**TEXTO-FONTE**
#####
O tema predileto de MacCarthy foi abordado: o mal. Quem leu os livros dele sabe que o homem não economiza. Sua visão é estóica: nada faz sentido nessa vida, a violência é intrínseca aos homens e não há redenção, quase poderíamos pensar os homens como mônadas na roda do destino. Ao homem sábio cabe acatar as fatalidade como algo inevitável e intrínseco. E o eterno retorno do mesmo, regado pela violência.  Nesse roteiro MacCarthy sublinha o amor entre o homem e a mulher, mas não como forma de redenção, antes como instrumento para elevar o sofrimento dos que amam. O amor seria pura ilusão.

Ridley Scott narrou o roteiro de forma lenta, quase metade do filme sem nenhuma cena de ação. Quase uma historinha de amor. Talvez por isso a crítica ligeira tenha falado mal do filme. Uma injustiça. A narrativa soft de Scott pareceu-me um contraponto adequado para as cenas de extrema violência que são o epílogo do filme.

O elo da história é o Counselor (vivido magnificamente por Michael Fassbender), um advogado que se envolve com o crime e que ama perdidamente a mulher Laura (Penélope Cruz), por quem daria a vida. Não pôde fazê-lo porque ela foi assassinada exatamente para lhe provocar o máximo sofrimento, sendo sugerido no roteiro que a morte só veio depois de sevícias e bárbaras torturas, filmadas e lhe enviadas em cd.

Outro personagem importante é vivido por Javier Bardem, Reiner, que ama de paixão Malkina (Penélope Cruz).  Esses personagens terão destinos diferentes do outro casal.
#####
**MATERIAL DE APOIO**

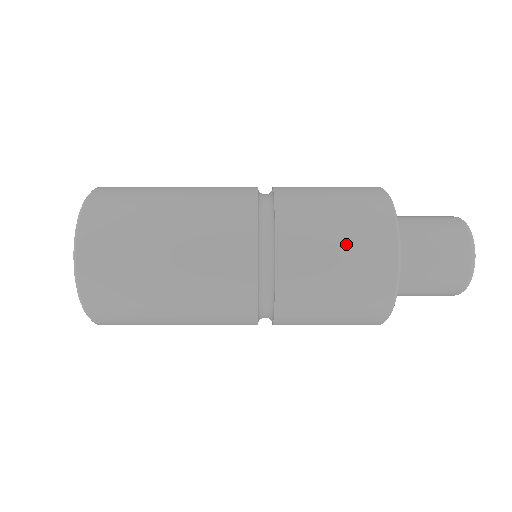
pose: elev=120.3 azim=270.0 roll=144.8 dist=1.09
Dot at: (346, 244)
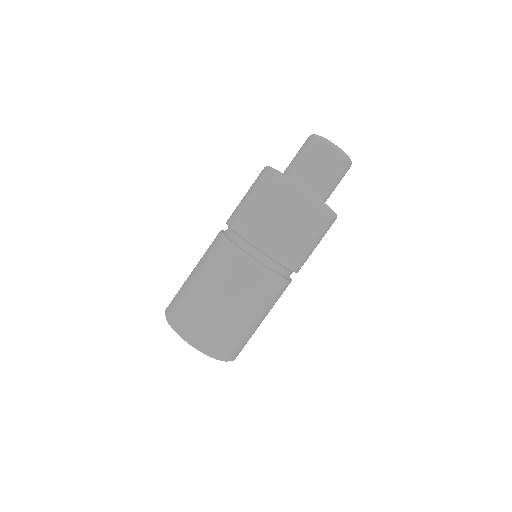
Dot at: (270, 205)
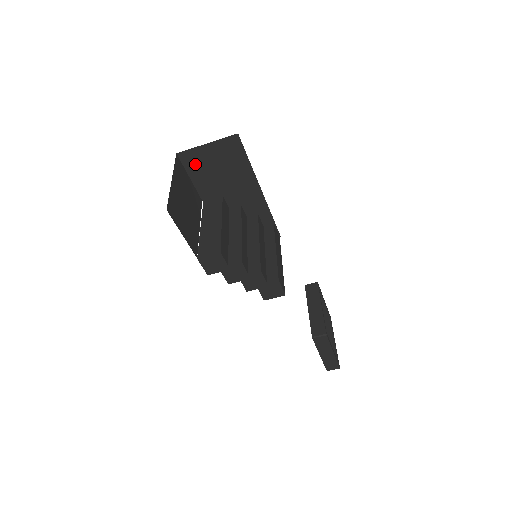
#####
**ENUNCIADO DA TAREFA**
Transcreva literalmente o trecho da resenha do filme que vai de "Ridley Scott narrou" a "epílogo do filme.".

**RESOLUÇÃO COMPLETA**
Ridley Scott narrou o roteiro de forma lenta, quase metade do filme sem nenhuma cena de ação. Quase uma historinha de amor. Talvez por isso a crítica ligeira tenha falado mal do filme. Uma injustiça. A narrativa soft de Scott pareceu-me um contraponto adequado para as cenas de extrema violência que são o epílogo do filme.